━━━━━ DATA IN THIS EXERCISE ━━━━━
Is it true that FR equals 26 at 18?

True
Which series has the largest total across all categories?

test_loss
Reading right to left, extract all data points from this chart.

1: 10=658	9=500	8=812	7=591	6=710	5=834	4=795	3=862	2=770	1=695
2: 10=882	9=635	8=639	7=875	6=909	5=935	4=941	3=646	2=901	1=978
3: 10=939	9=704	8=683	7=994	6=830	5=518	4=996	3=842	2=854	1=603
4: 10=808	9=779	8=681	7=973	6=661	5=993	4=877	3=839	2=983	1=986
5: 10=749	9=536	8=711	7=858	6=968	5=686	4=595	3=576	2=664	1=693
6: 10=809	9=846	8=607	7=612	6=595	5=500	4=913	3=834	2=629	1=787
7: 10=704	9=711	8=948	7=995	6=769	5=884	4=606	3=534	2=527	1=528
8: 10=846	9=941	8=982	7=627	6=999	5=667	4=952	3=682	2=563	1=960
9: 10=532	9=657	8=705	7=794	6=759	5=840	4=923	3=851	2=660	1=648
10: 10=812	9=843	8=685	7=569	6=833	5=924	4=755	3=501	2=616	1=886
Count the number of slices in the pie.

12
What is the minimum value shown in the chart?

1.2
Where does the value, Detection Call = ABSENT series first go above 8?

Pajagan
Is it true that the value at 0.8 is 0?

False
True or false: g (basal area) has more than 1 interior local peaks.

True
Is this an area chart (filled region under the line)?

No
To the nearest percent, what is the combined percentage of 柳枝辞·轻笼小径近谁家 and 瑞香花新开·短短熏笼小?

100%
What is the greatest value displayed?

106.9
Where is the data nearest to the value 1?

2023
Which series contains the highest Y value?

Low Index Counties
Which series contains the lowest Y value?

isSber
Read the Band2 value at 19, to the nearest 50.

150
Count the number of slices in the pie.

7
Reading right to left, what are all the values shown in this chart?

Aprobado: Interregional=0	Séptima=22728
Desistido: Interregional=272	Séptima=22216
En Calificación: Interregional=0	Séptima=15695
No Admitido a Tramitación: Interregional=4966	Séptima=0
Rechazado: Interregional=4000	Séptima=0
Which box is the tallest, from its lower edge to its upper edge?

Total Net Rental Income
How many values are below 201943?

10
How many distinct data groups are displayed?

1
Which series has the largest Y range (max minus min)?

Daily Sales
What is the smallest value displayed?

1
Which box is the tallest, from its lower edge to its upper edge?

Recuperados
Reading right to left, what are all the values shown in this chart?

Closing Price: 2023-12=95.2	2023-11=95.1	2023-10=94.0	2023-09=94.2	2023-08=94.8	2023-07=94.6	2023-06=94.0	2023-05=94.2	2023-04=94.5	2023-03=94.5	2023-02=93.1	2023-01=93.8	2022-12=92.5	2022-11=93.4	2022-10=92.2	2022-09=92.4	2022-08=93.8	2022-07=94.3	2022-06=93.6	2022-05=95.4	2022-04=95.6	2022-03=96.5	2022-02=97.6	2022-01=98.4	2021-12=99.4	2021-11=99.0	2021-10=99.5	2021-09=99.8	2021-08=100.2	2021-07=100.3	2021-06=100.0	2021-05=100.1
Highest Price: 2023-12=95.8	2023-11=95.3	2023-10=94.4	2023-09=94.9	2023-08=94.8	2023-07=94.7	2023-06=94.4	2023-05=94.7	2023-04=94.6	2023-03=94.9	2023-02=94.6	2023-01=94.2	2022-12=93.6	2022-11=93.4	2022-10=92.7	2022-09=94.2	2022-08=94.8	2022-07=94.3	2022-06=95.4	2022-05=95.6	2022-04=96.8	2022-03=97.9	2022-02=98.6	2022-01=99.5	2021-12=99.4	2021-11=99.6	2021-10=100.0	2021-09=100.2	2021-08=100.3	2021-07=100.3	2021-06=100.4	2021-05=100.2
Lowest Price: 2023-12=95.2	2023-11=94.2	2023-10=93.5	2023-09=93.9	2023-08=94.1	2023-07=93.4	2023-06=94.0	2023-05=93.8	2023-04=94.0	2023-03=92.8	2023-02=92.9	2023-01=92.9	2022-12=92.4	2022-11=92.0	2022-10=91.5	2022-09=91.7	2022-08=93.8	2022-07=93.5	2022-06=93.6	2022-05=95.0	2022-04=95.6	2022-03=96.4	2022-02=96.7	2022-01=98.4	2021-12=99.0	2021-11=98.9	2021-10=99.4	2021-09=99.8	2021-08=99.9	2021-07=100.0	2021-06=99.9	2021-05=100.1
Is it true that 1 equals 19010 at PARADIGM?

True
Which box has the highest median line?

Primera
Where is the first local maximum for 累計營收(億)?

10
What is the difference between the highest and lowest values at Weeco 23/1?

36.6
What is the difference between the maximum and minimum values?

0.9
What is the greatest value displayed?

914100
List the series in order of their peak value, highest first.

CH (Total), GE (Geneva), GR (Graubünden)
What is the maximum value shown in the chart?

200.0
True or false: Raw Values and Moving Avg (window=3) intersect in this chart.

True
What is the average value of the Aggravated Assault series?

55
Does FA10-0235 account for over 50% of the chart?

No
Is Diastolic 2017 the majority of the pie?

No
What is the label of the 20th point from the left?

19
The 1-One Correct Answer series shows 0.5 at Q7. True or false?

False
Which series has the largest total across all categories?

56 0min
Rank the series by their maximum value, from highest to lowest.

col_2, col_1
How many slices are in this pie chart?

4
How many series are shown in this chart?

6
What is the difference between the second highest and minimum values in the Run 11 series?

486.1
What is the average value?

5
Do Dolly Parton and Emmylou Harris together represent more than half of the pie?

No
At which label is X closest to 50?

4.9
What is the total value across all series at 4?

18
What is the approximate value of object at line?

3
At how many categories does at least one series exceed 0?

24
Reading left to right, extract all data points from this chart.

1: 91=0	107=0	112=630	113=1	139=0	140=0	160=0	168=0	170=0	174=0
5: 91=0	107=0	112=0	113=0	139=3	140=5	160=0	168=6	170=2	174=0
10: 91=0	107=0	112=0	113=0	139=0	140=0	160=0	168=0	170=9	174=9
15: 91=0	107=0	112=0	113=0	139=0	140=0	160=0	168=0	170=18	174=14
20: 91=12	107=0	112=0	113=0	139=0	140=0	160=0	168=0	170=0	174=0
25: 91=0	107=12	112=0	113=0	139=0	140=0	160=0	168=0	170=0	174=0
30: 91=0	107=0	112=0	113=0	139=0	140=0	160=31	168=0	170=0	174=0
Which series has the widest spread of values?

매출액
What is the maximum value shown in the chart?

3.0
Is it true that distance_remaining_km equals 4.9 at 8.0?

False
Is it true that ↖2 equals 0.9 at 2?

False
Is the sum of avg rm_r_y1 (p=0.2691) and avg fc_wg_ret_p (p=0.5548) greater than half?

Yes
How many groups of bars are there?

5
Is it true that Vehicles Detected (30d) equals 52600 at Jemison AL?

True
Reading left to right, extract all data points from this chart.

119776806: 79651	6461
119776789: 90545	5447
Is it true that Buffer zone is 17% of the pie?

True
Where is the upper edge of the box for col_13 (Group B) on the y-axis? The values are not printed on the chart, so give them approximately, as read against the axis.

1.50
━━━━━
### TASK REQUIREMENTS
Place every line of the entries above into a Markdown table with the columns "Row" and "Line". Number the rows in order and leave out blank lines.

### YOUR RESPONSE
| Row | Line |
|---|---|
| 1 | Is it true that FR equals 26 at 18? |
| 2 | True |
| 3 | Which series has the largest total across all categories? |
| 4 | test_loss |
| 5 | Reading right to left, extract all data points from this chart. |
| 6 | 1: 10=658	9=500	8=812	7=591	6=710	5=834	4=795	3=862	2=770	1=695 |
| 7 | 2: 10=882	9=635	8=639	7=875	6=909	5=935	4=941	3=646	2=901	1=978 |
| 8 | 3: 10=939	9=704	8=683	7=994	6=830	5=518	4=996	3=842	2=854	1=603 |
| 9 | 4: 10=808	9=779	8=681	7=973	6=661	5=993	4=877	3=839	2=983	1=986 |
| 10 | 5: 10=749	9=536	8=711	7=858	6=968	5=686	4=595	3=576	2=664	1=693 |
| 11 | 6: 10=809	9=846	8=607	7=612	6=595	5=500	4=913	3=834	2=629	1=787 |
| 12 | 7: 10=704	9=711	8=948	7=995	6=769	5=884	4=606	3=534	2=527	1=528 |
| 13 | 8: 10=846	9=941	8=982	7=627	6=999	5=667	4=952	3=682	2=563	1=960 |
| 14 | 9: 10=532	9=657	8=705	7=794	6=759	5=840	4=923	3=851	2=660	1=648 |
| 15 | 10: 10=812	9=843	8=685	7=569	6=833	5=924	4=755	3=501	2=616	1=886 |
| 16 | Count the number of slices in the pie. |
| 17 | 12 |
| 18 | What is the minimum value shown in the chart? |
| 19 | 1.2 |
| 20 | Where does the value, Detection Call = ABSENT series first go above 8? |
| 21 | Pajagan |
| 22 | Is it true that the value at 0.8 is 0? |
| 23 | False |
| 24 | True or false: g (basal area) has more than 1 interior local peaks. |
| 25 | True |
| 26 | Is this an area chart (filled region under the line)? |
| 27 | No |
| 28 | To the nearest percent, what is the combined percentage of 柳枝辞·轻笼小径近谁家 and 瑞香花新开·短短熏笼小? |
| 29 | 100% |
| 30 | What is the greatest value displayed? |
| 31 | 106.9 |
| 32 | Where is the data nearest to the value 1? |
| 33 | 2023 |
| 34 | Which series contains the highest Y value? |
| 35 | Low Index Counties |
| 36 | Which series contains the lowest Y value? |
| 37 | isSber |
| 38 | Read the Band2 value at 19, to the nearest 50. |
| 39 | 150 |
| 40 | Count the number of slices in the pie. |
| 41 | 7 |
| 42 | Reading right to left, what are all the values shown in this chart? |
| 43 | Aprobado: Interregional=0	Séptima=22728 |
| 44 | Desistido: Interregional=272	Séptima=22216 |
| 45 | En Calificación: Interregional=0	Séptima=15695 |
| 46 | No Admitido a Tramitación: Interregional=4966	Séptima=0 |
| 47 | Rechazado: Interregional=4000	Séptima=0 |
| 48 | Which box is the tallest, from its lower edge to its upper edge? |
| 49 | Total Net Rental Income |
| 50 | How many values are below 201943? |
| 51 | 10 |
| 52 | How many distinct data groups are displayed? |
| 53 | 1 |
| 54 | Which series has the largest Y range (max minus min)? |
| 55 | Daily Sales |
| 56 | What is the smallest value displayed? |
| 57 | 1 |
| 58 | Which box is the tallest, from its lower edge to its upper edge? |
| 59 | Recuperados |
| 60 | Reading right to left, what are all the values shown in this chart? |
| 61 | Closing Price: 2023-12=95.2	2023-11=95.1	2023-10=94.0	2023-09=94.2	2023-08=94.8	2023-07=94.6	2023-06=94.0	2023-05=94.2	2023-04=94.5	2023-03=94.5	2023-02=93.1	2023-01=93.8	2022-12=92.5	2022-11=93.4	2022-10=92.2	2022-09=92.4	2022-08=93.8	2022-07=94.3	2022-06=93.6	2022-05=95.4	2022-04=95.6	2022-03=96.5	2022-02=97.6	2022-01=98.4	2021-12=99.4	2021-11=99.0	2021-10=99.5	2021-09=99.8	2021-08=100.2	2021-07=100.3	2021-06=100.0	2021-05=100.1 |
| 62 | Highest Price: 2023-12=95.8	2023-11=95.3	2023-10=94.4	2023-09=94.9	2023-08=94.8	2023-07=94.7	2023-06=94.4	2023-05=94.7	2023-04=94.6	2023-03=94.9	2023-02=94.6	2023-01=94.2	2022-12=93.6	2022-11=93.4	2022-10=92.7	2022-09=94.2	2022-08=94.8	2022-07=94.3	2022-06=95.4	2022-05=95.6	2022-04=96.8	2022-03=97.9	2022-02=98.6	2022-01=99.5	2021-12=99.4	2021-11=99.6	2021-10=100.0	2021-09=100.2	2021-08=100.3	2021-07=100.3	2021-06=100.4	2021-05=100.2 |
| 63 | Lowest Price: 2023-12=95.2	2023-11=94.2	2023-10=93.5	2023-09=93.9	2023-08=94.1	2023-07=93.4	2023-06=94.0	2023-05=93.8	2023-04=94.0	2023-03=92.8	2023-02=92.9	2023-01=92.9	2022-12=92.4	2022-11=92.0	2022-10=91.5	2022-09=91.7	2022-08=93.8	2022-07=93.5	2022-06=93.6	2022-05=95.0	2022-04=95.6	2022-03=96.4	2022-02=96.7	2022-01=98.4	2021-12=99.0	2021-11=98.9	2021-10=99.4	2021-09=99.8	2021-08=99.9	2021-07=100.0	2021-06=99.9	2021-05=100.1 |
| 64 | Is it true that 1 equals 19010 at PARADIGM? |
| 65 | True |
| 66 | Which box has the highest median line? |
| 67 | Primera |
| 68 | Where is the first local maximum for 累計營收(億)? |
| 69 | 10 |
| 70 | What is the difference between the highest and lowest values at Weeco 23/1? |
| 71 | 36.6 |
| 72 | What is the difference between the maximum and minimum values? |
| 73 | 0.9 |
| 74 | What is the greatest value displayed? |
| 75 | 914100 |
| 76 | List the series in order of their peak value, highest first. |
| 77 | CH (Total), GE (Geneva), GR (Graubünden) |
| 78 | What is the maximum value shown in the chart? |
| 79 | 200.0 |
| 80 | True or false: Raw Values and Moving Avg (window=3) intersect in this chart. |
| 81 | True |
| 82 | What is the average value of the Aggravated Assault series? |
| 83 | 55 |
| 84 | Does FA10-0235 account for over 50% of the chart? |
| 85 | No |
| 86 | Is Diastolic 2017 the majority of the pie? |
| 87 | No |
| 88 | What is the label of the 20th point from the left? |
| 89 | 19 |
| 90 | The 1-One Correct Answer series shows 0.5 at Q7. True or false? |
| 91 | False |
| 92 | Which series has the largest total across all categories? |
| 93 | 56 0min |
| 94 | Rank the series by their maximum value, from highest to lowest. |
| 95 | col_2, col_1 |
| 96 | How many slices are in this pie chart? |
| 97 | 4 |
| 98 | How many series are shown in this chart? |
| 99 | 6 |
| 100 | What is the difference between the second highest and minimum values in the Run 11 series? |
| 101 | 486.1 |
| 102 | What is the average value? |
| 103 | 5 |
| 104 | Do Dolly Parton and Emmylou Harris together represent more than half of the pie? |
| 105 | No |
| 106 | At which label is X closest to 50? |
| 107 | 4.9 |
| 108 | What is the total value across all series at 4? |
| 109 | 18 |
| 110 | What is the approximate value of object at line? |
| 111 | 3 |
| 112 | At how many categories does at least one series exceed 0? |
| 113 | 24 |
| 114 | Reading left to right, extract all data points from this chart. |
| 115 | 1: 91=0	107=0	112=630	113=1	139=0	140=0	160=0	168=0	170=0	174=0 |
| 116 | 5: 91=0	107=0	112=0	113=0	139=3	140=5	160=0	168=6	170=2	174=0 |
| 117 | 10: 91=0	107=0	112=0	113=0	139=0	140=0	160=0	168=0	170=9	174=9 |
| 118 | 15: 91=0	107=0	112=0	113=0	139=0	140=0	160=0	168=0	170=18	174=14 |
| 119 | 20: 91=12	107=0	112=0	113=0	139=0	140=0	160=0	168=0	170=0	174=0 |
| 120 | 25: 91=0	107=12	112=0	113=0	139=0	140=0	160=0	168=0	170=0	174=0 |
| 121 | 30: 91=0	107=0	112=0	113=0	139=0	140=0	160=31	168=0	170=0	174=0 |
| 122 | Which series has the widest spread of values? |
| 123 | 매출액 |
| 124 | What is the maximum value shown in the chart? |
| 125 | 3.0 |
| 126 | Is it true that distance_remaining_km equals 4.9 at 8.0? |
| 127 | False |
| 128 | Is it true that ↖2 equals 0.9 at 2? |
| 129 | False |
| 130 | Is the sum of avg rm_r_y1 (p=0.2691) and avg fc_wg_ret_p (p=0.5548) greater than half? |
| 131 | Yes |
| 132 | How many groups of bars are there? |
| 133 | 5 |
| 134 | Is it true that Vehicles Detected (30d) equals 52600 at Jemison AL? |
| 135 | True |
| 136 | Reading left to right, extract all data points from this chart. |
| 137 | 119776806: 79651	6461 |
| 138 | 119776789: 90545	5447 |
| 139 | Is it true that Buffer zone is 17% of the pie? |
| 140 | True |
| 141 | Where is the upper edge of the box for col_13 (Group B) on the y-axis? The values are not printed on the chart, so give them approximately, as read against the axis. |
| 142 | 1.50 |